Viewed from this standpoint there are no crosses which we are justified in rebelling against or calling evil, for the very idea of a cross is the blending of two lines of equal length, one in one direction (perpendicular), the other in another direction (horizontal). There can only be two forms of a cross which are true to nature. The one (anatomical) is the Christian theological cross; the other (astronomical) is common to all arts and to all sciences. The Christian cross is the human cross, and as such, needs to be interpreted entirely apart from those special meanings which have been assigned to it by dogmatic theologians. The human body can be perfectly measured only by a scale of twelve, and the twelve distinct portions of the human anatomy correspond to the twelve signs of the Zodiac, therefore it is quite easy to strip the ancient mysteries of their rigid occultism and talk in plain language of the smaller individual body and the larger Social Organism. The twelve tribes of Israel, twelve apostles of the Lamb, twelve manners of fruit growing on the tree of life, twelve gates to the Holy City,—New Jerusalem, twelve foundations, etc., etc., all refer to the perfect structural organism of humanity, an organization which when perfect is exactly the same on the largest as on the smallest scale.

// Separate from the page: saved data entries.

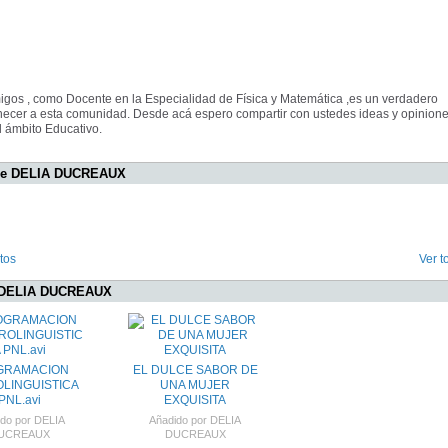
gos , como Docente en la Especialidad de Física y Matemática ,es un verdadero
necer a esta comunidad. Desde acá espero compartir con ustedes ideas y opinion
l ámbito Educativo.
 de DELIA DUCREAUX
tos
Ver t
 DELIA DUCREAUX
GRAMACION
EL DULCE SABOR DE
LINGUISTICA
UNA MUJER
PNL.avi
EXQUISITA
ido por
DELIA
Añadido por
DELIA
UCREAUX
DUCREAUX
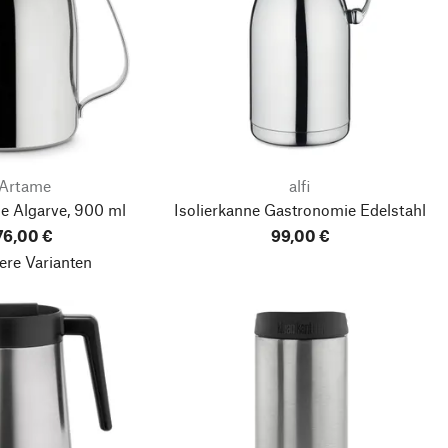
Artame
alfi
ne Algarve, 900 ml
Isolierkanne Gastronomie Edelstahl
76,00 €
99,00 €
ere Varianten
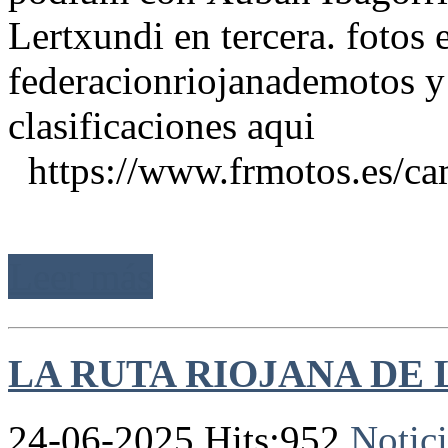
Lertxundi en tercera. fotos 
federacionriojanademotos y
clasificaciones aqui
https://www.frmotos.es/camp
Leer más
LA RUTA RIOJANA DE L
24-06-2025 Hits:952
Notici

In further pursuance of the study of anatomy we discover that the height, length and breadth of the human figure are equal, as a perfectly symmetrical human body measures exactly the same from the crown of the head to the ball of a heel, as it measures, when both arms are extended, from the point of the middle finger of the right hand to the extremity of the -middle finger of the left hand. The measure of the perfect man, or angel, is the sign of the cross. In hoc signo vinces is therefore susceptible of an expressly anatomical interpretation. Instead of denouncing or deriding the cross as many shallow would-be ” liberalists” are accustomed to do, it is highly important that sincere students, imbued with the spirit of scientific scrutiny, should give to the world a truly irrefutable answer to the question, What do you mean when you say the Master bids us take up our cross (I.e., each one his own cross) and follow him?

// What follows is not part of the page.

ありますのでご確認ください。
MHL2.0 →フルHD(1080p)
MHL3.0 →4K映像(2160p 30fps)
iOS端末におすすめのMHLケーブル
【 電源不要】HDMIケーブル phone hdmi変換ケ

The Master, or Messiah, is whosoever has taken up perfectly his own cross and is therefore capable of making a perfect demonstration in the eyes of others of the way of doing so. Readers of the Gospel narratives would do well to bear in mind that in many places we are told by the Evangelists that the teacher told his students or disciples that they must take up their cross, before he intimated to them the slightest probability of his literal submission to the Roman mode of punishment meted out to capital offenders, and as no explanation is vouchsafed in any one of the four evangels, it is but reasonable to decide that the writers took it for granted that the expression needed no interpretation, it being self-explanatory.

As a cross can only be perfectly made of two beams of equal length pointing in opposite directions and collectively to the four points of the compass, the symbol of the square is also suggested, and the perfect circle encloses the figure when the diagram is made complete.

As these correspondences are absolutely true to nature, and are absolutely universal also, they rank first in the order of importance, and ought to be carefully studied and well comprehended by any and every student seeking to become proficient in the theory of divine Science, a theory, by the way, which is absolutely practical as it can be perfectly demonstrated to human understanding, and made the all efficient basis of a system of healing which, as the word implies, is making whole.